PROMPT 1: According to the news extract below, how many people, counting contractors, will work at Nissan Canton once phase two is complete?

EXTRACT:
One really, really tall order: 4,000 to go, please

CANTON — After taking a breather at the 4,000-employee mark from the far-reaching hiring frenzy at Nissan Canton, the human resources team at the automotive assembly plant is gearing up for another round. When phase two is complete, up to 5,500 people, including contractors, will work under the Nissan roof.

“When we look at what we’ve been through and the accomplishments we’ve made in Canton — launching an unprecedented five vehicles in about a year — the workforce is exactly what we’d hoped it would be,” said Dan Gaudette, senior vice president for North American manufacturing and quality assurance for Nissan North America Inc. (NNA). “We went through a very good process of identifying through the state the workforce we ultimately hired. The whole process has worked extremely well and we’ve hired very good, dedicated, enthusiastic employees who had never worked in an automotive facility before, and certainly not to the efficiency levels we expect. They have been truly outstanding.”

With the exception of two counties — Benton, located between Marshall and Tippah counties on the Tennessee border, and Tunica, home of the third-largest gaming destination in the nation — Nissan employees represent all 82 Mississippi counties.

“In training classes, I always ask who drove the longest distance to get there, and it amazes me that we still have people who drive a couple of hours one way,” said Bob Mullins, director of training for Nissan Canton. “I don’t know how many of them eventually move closer to work, but quite a few continue to commute. When I worked for the community college, statistics showed that when students finished community college, they usually worked within 80 miles of their home. Unless they’re at a graduate or professional level, Mississippians aren’t very transient people. For example, we might have some good ole country folks that farm for mama and live in Simpson County, for example, that just aren’t going to move. Also, if you live in a rural county and start looking at land prices in Madison County, you might find that you can’t afford to move.”

SUPPLIED ENTRIES:

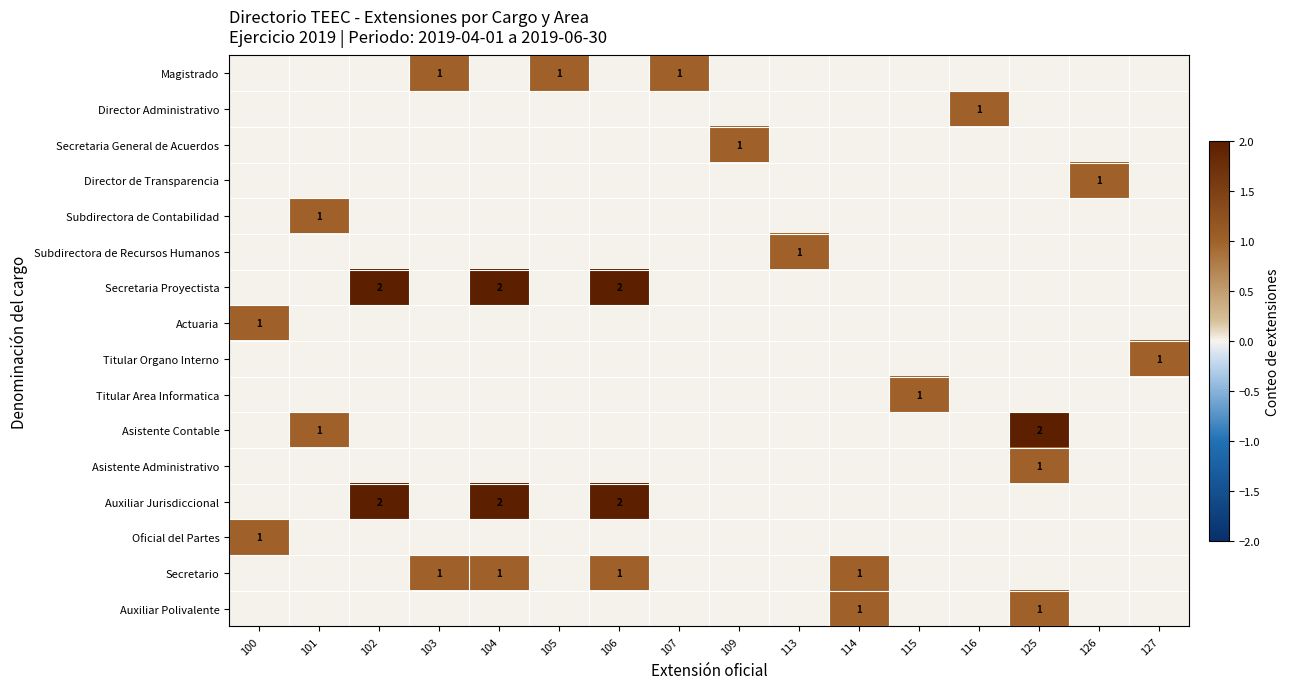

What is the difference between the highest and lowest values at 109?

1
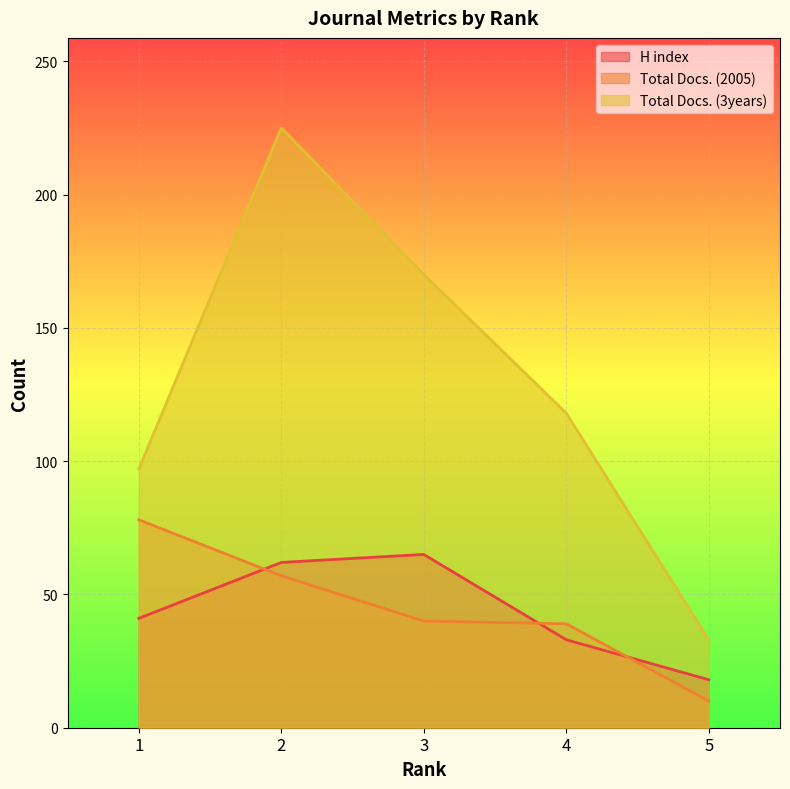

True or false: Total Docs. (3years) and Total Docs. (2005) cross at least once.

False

* * *

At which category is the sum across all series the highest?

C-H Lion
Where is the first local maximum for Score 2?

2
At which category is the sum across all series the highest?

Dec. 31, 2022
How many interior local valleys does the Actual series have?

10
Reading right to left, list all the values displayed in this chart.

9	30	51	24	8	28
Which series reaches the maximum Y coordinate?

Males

PROMPT 2: Gather every line of the records above that contains the string "series", treating case as significant.

RESPONSE 1: Up to 5,500 people.

RESPONSE 2:
At which category is the sum across all series the highest?
At which category is the sum across all series the highest?
How many interior local valleys does the Actual series have?
Which series reaches the maximum Y coordinate?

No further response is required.